Er schließt mit den Worten, dass die Werbeindustrie in jedem Fall bleiben würde, mit den richtigen Maßnahmen aber die Nutzerüberwachung verschwinden könne. Eine Technik wie die PPA würde es Unternehmen ermöglichen, mit dem Tracking von Anwendern aufzuhören. Und wer das nicht tun würde, den könnten sich Browser Entwickler und die staatliche Regulierung umso aggressiver vornehmen.
Werbung bleibt eh
Zusammenfassend sieht Holley die PPA also als eine Mischung aus notwendigem Übel gegenüber der Werbeindustrie und wirtschaftsfreundlicher Privatsphäre an. Er geht jedoch nicht darauf ein, ob und wie Mozilla als etwaiger Mittelsmann von einem solchen Netzwerk profitieren würde – immerhin einer der Hauptkritikpunkte. Und auch wenn er die Sicherheit der aktuellen Implementierung nach vorne stellt, spricht er nicht explizit an, dass auch mit der PPA in jedem Fall Daten der Nutzer das eigene System verlassen.

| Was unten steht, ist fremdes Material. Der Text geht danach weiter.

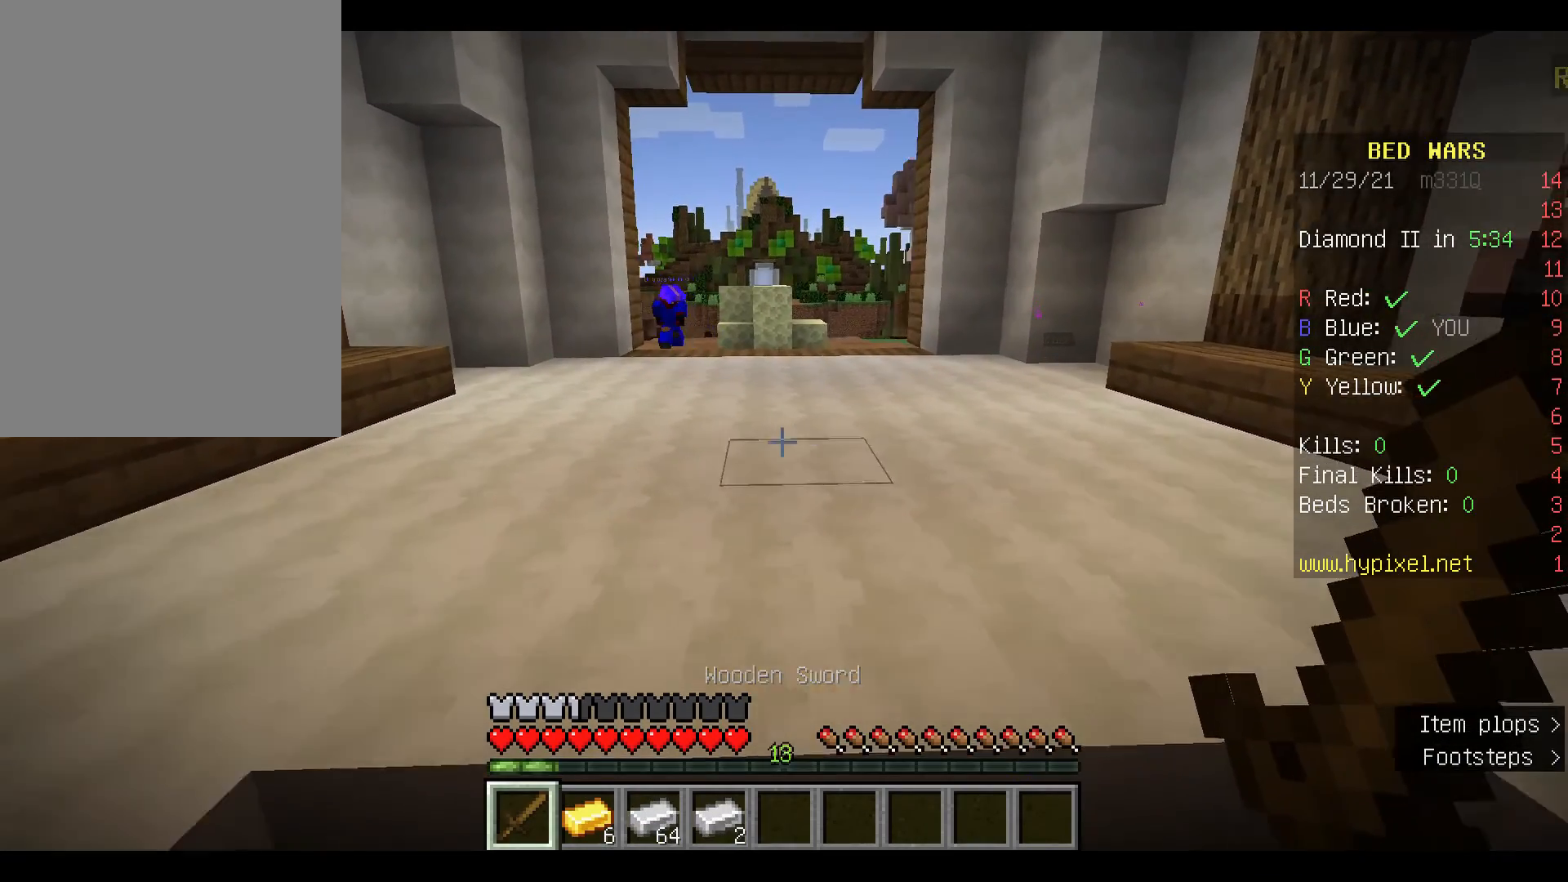
{"keys": ["d"], "mouse": [], "events": [[133, "d", "up"], [167, "a", "down"], [333, "d", "down"], [400, "a", "up"]]}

Die Stellungnahme findet sich in einem langen Thread auf Reddit. In der gleichzeitig veröffentlichten Update-Übersicht zum neuen Firefox findet sich jedoch keinerlei Hinweis auf die PPA – aber darauf, wie Firefox die Nutzerdaten zum Beispiel vorm KI-Training schütze.
Holley gibt auf eine Nachfrage auf Reddit an, dass er keine Pläne kenne, nach denen Mozilla selbst einen Aggregationsserver betreiben wolle – sobald sich die PPA durchgesetzt hat. Für den Prototypen betreibe Mozilla auf eigene Kosten die nötige Infrastruktur.